Before I go down the rabbit hole, let’s first define what a keyword is.
According to Backlinko, “SEO keywords (also known as “keywords” or “key phrases”) are terms added to online content in order to improve search engine rankings for those terms. Most keywords are discovered during the keyword research process and are chosen based on a combination of search volume, competition, and commercial intent.”
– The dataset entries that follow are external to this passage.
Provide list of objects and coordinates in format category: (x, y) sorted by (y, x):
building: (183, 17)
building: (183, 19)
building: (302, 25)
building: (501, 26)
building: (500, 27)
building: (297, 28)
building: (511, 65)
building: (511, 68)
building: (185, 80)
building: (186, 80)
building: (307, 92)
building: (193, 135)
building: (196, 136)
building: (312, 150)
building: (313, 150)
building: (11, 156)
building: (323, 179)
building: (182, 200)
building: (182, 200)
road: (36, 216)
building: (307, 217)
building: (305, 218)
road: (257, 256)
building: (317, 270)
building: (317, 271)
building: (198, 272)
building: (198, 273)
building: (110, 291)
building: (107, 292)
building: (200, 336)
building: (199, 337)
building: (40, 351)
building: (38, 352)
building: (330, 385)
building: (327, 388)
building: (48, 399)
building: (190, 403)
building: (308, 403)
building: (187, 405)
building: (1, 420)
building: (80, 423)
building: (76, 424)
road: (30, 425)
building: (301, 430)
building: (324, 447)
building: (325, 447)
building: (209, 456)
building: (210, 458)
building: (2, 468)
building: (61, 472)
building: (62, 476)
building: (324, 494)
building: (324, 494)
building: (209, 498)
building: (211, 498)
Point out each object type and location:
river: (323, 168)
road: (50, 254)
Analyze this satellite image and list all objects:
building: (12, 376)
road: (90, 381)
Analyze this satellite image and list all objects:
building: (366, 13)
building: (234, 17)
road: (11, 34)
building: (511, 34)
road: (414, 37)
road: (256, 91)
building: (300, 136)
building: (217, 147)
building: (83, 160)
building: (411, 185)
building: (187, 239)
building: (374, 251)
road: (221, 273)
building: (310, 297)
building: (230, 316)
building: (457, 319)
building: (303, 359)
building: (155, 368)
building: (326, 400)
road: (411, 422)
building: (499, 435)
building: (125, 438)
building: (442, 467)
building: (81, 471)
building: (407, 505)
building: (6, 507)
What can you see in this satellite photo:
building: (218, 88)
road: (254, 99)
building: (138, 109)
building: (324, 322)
When you are thinking about what you want to rank for in search engines, avoid singular terms unless it’s so unique, like a brand name, that you can use it. Rather, focus on phrases, such as most frequently asked questions, top search phrases in keyword research tools, or search queries on your website.
My SEO Success Secrets
Here’s the advice I gave him.
The keyword terms provided were very (too) generic to draw in any substantial SEO traffic. What he should be focusing on is a keyword phrase that is more substantial to drive traffic to the site and impact SEO. In my Down-And-Dirty SEO Checklist, I provide the top areas where the keyword phrase should be placed.
For example, if you visit Answer the Public and enter bookkeeping, there are 695 results. Creating content around one or more topics makes more sense than trying to focus on a singular word, such as:
- Are bookkeeping services taxable?
- Can bookkeeping be done remotely?
- How bookkeeping is different than accounting?
- What bookkeeping software should I choose?
- What can bookkeepers not do?
Once you’ve identified content ideas, you can craft a series of blog posts, video shorts, statistics, lists, and more to help increase awareness for that keyword on the website. But that’s not all. You also need to promote that content to drive visitors to it. That can be done through social media posts, paid advertising, publishing articles on LinkedIn, sending emails with links to the content, and more.
With these basics, you open the door wide for possibilities. Take the time to search for what people want to know. Then craft the content to answer it.